While reading parts of this article, you may feel an odd whirr beneath your feet. That is the sound of English teachers spinning in their graves as I recommend the No Fear Shakespeare series.

My own teachers, long may they live and lecture, were an inspired and inspiring lot. They did not just teach Shakespeare. They fostered a love of puns, double meanings, deadly asides, and well-turned obscenities. A love so deep that, 25 years after I “finished” studying literature, I pounce on anything to do with the plays, whether it's Maqbool with Irfan Khan, Shakespeare in Love, or the priceless Lego Macbeth on YouTube.

I think they would agree with me that No Fear Shakespeare is not a travesty but a window for those who want to try the Bard's timeless works but are still debating whether to do it under local anaesthesia or general.

Each book in the series prints the complete original play on the left hand pages and a translation into modern English on the right. There is an occasional explanatory note, for example, to say that Prospero gives Ariel an invisibility cloak or that Stephano is making a lewd and untranslatable joke.

Someone I know recently bought The Tempest and I immediately borrowed it out of curiosity. I read the modern English first, then the original. As I expected, the spicy bits come out bland. The original: She loved not the savor of tar nor of pitch/ Yet a tailor might scratch her where'er she did itch. The tone-deaf translation: She didn't like ship smells like tar/ But liked it okay when a tailor took her to bed.

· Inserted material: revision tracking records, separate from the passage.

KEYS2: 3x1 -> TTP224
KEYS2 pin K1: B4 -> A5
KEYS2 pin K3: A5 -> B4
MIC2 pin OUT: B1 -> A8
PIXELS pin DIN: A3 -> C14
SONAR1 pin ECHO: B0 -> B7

But rhythm and word play are just part of the Shakespearean spell. There is the power of the story itself. The plays are endlessly translated into other languages, cultures and genres. I have enjoyed four takes on Othello, not counting the play itself: a Kathakali performance in a Delhi auditorium, Verdi's Otello at the Metropolitan Opera in New York, the film Omkar starring Ajay Devgan and Kareena Kapoor, and the film O, about a high-school basketball player and his white girlfriend. Each version thrilled me and sent me back to the original for another read. And I still haven't seen the rap, rock, or Lego Othello.

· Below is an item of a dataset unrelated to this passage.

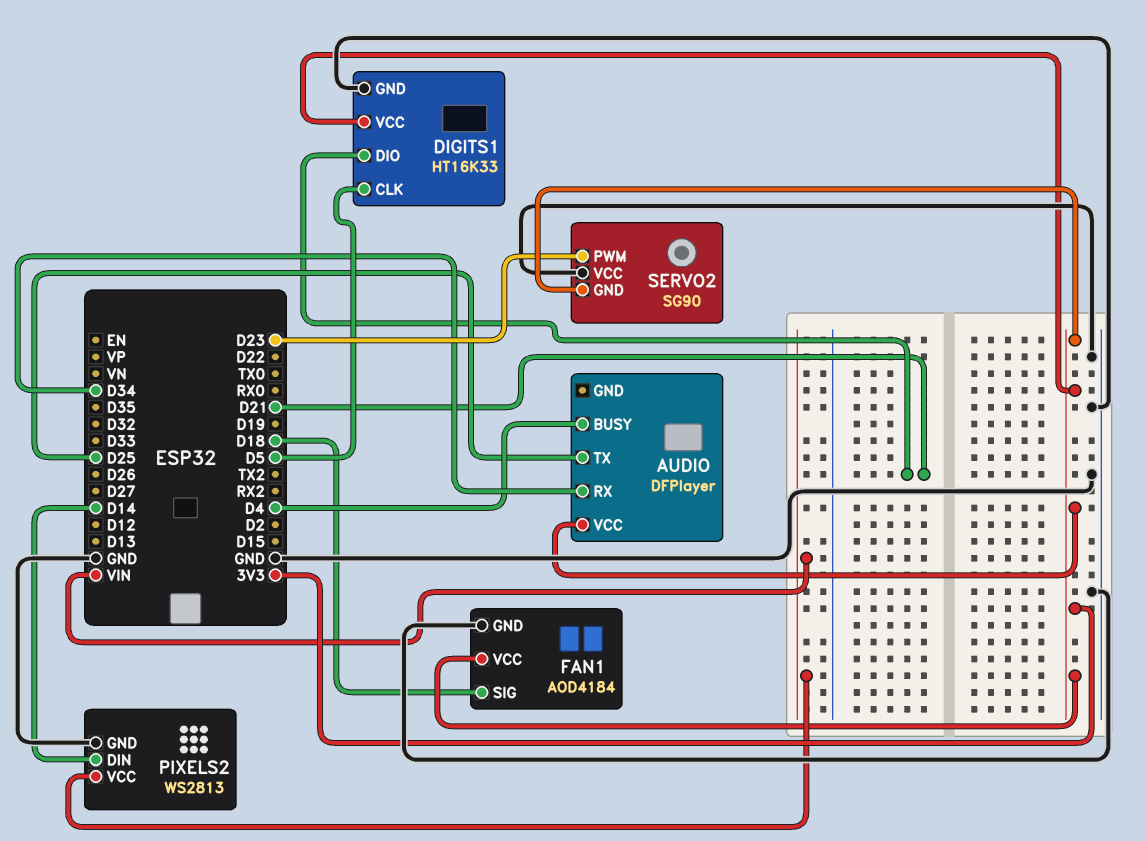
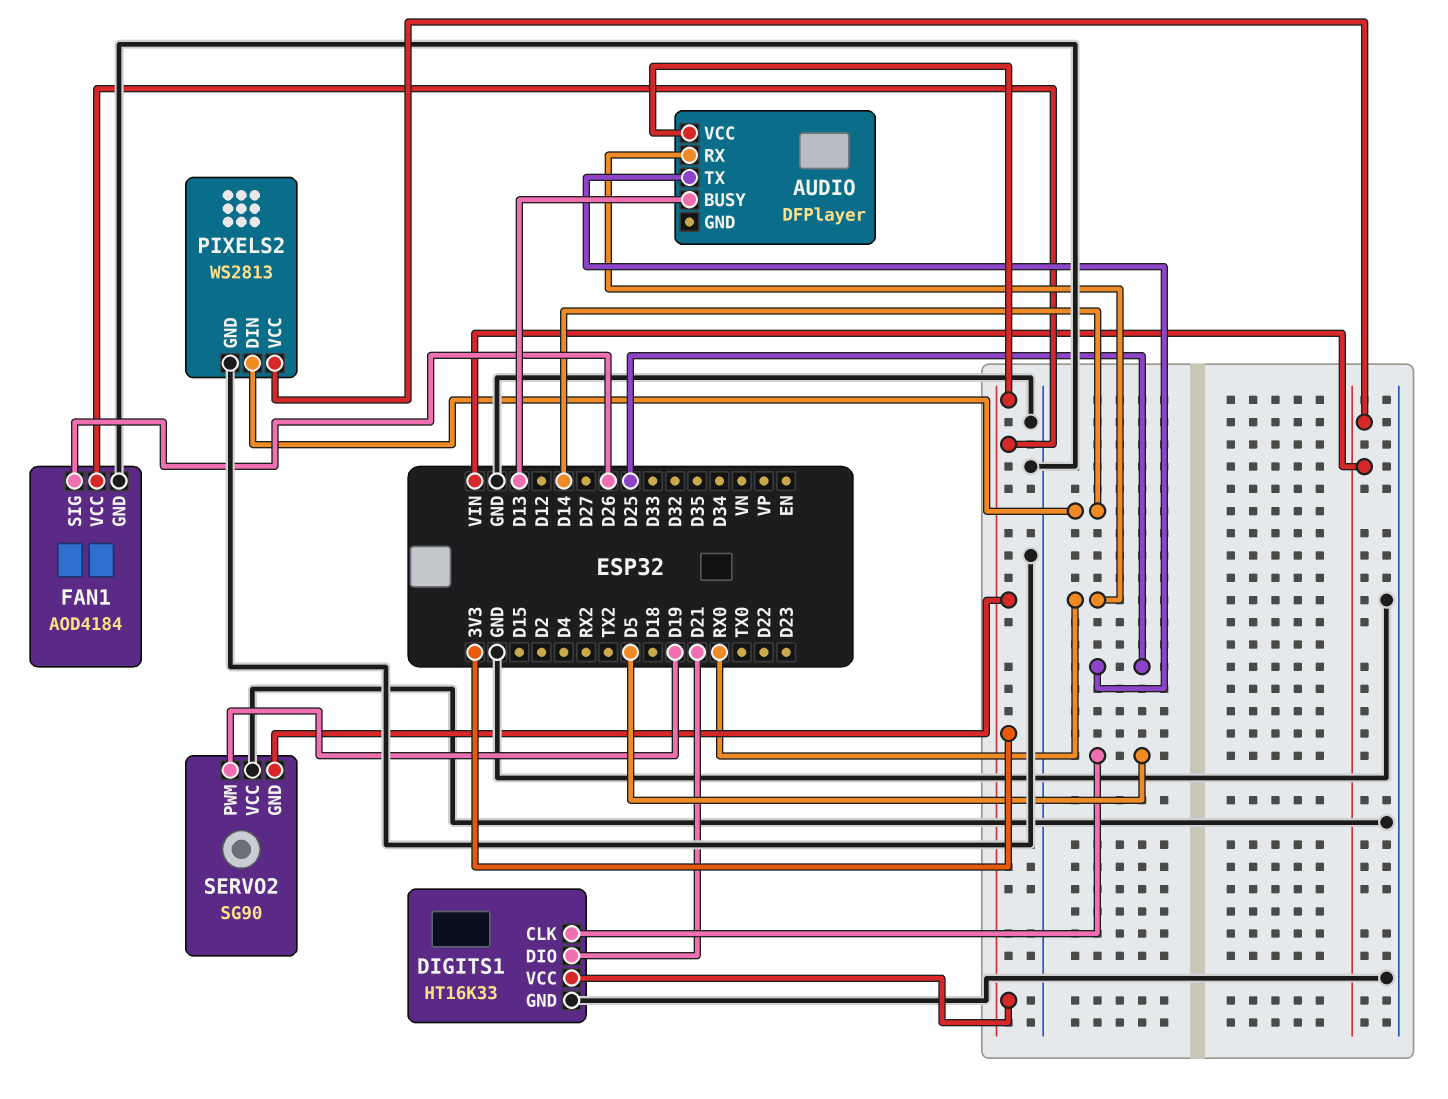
AUDIO pin BUSY: D4 -> D13
AUDIO pin RX: D34 -> RX0
FAN1 pin SIG: D18 -> D26
SERVO2 pin PWM: D23 -> D19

What other author belongs so entirely in the public domain? Any performing artist feels free to take a play and run with it. And the reader may do the same. When I read The Tempest, I breeze past Prospero's tyranny and self-glorifying forgiveness, skip Miranda's teenage yada yada, and linger on Caliban's tirades.

A “new” play was recently attributed to the Bard, called Double Falsehood or Distrest Lovers. One day I will acquire it, but till then I'll content myself with making a small mental note when I pick up my battered old book, and consider that volume the Incomplete Works of William Shakespeare. For me, every play is new, every time I read it.